■ **Consigne**: Relevez, dans la liste ci-dessous, chaque ligne où figure le mot « none », en la recopiant.

+ + + + +

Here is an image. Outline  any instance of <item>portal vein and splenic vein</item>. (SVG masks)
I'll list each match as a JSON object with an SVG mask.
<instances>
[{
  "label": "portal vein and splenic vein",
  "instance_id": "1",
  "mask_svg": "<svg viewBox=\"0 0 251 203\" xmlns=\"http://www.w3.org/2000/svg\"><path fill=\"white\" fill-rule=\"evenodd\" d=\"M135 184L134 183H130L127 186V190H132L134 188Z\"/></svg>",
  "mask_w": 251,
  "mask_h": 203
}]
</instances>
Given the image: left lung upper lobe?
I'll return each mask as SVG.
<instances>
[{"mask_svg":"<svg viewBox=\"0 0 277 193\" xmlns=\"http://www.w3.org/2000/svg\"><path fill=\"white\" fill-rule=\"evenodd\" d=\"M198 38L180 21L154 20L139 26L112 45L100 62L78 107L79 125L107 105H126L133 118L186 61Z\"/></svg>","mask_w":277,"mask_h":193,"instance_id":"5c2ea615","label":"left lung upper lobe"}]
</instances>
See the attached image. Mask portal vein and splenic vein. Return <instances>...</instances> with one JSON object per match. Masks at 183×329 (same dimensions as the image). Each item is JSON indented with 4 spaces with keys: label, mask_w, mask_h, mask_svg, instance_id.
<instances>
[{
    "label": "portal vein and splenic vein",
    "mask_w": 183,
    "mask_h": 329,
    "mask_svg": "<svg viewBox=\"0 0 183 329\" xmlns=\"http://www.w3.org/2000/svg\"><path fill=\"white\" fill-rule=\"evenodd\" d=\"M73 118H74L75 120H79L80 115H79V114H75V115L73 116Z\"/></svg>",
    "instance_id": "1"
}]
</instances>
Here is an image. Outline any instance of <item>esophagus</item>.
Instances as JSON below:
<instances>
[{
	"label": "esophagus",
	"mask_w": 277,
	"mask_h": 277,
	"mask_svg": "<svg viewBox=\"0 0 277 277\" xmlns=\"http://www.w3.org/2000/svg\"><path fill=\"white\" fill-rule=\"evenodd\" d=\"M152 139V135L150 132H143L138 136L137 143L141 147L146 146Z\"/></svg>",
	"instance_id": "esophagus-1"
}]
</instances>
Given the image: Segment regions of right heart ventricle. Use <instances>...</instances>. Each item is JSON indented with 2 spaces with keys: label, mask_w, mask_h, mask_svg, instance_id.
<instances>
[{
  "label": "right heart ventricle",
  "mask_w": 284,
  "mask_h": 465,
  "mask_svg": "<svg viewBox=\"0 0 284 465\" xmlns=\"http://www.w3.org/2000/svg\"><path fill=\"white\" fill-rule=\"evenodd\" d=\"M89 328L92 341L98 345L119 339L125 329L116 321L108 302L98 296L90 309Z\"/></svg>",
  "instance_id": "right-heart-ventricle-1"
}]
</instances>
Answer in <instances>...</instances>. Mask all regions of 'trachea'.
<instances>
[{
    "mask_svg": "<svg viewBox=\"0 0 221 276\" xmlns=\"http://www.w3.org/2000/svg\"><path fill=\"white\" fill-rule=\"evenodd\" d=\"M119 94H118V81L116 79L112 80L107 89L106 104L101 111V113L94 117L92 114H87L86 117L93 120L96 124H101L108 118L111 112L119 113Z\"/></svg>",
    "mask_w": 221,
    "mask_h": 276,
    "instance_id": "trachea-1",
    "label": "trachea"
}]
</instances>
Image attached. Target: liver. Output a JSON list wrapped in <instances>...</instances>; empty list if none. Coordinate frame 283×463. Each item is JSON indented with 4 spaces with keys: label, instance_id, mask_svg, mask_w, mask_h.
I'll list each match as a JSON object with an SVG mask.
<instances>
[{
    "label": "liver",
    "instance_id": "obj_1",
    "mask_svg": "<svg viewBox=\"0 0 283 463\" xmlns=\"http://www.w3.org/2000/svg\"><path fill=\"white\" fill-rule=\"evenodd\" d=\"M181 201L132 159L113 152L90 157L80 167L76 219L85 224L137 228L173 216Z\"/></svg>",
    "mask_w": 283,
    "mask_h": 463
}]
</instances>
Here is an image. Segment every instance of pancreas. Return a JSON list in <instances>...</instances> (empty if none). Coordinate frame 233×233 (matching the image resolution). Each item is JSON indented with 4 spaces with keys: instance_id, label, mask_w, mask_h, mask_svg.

+ + + + +

■ **Résultat attendu**:
Image attached. Target: liver. Output a JSON list wrapped in <instances>...</instances>; empty list if none. Coordinate frame 283×463. Each item is JSON indented with 4 spaces with keys: label, instance_id, mask_svg, mask_w, mask_h.
Here is an image. Segment every instance of pancreas. Return a JSON list in <instances>...</instances> (empty if none). Coordinate frame 233×233 (matching the image resolution). Each item is JSON indented with 4 spaces with keys: instance_id, label, mask_w, mask_h, mask_svg.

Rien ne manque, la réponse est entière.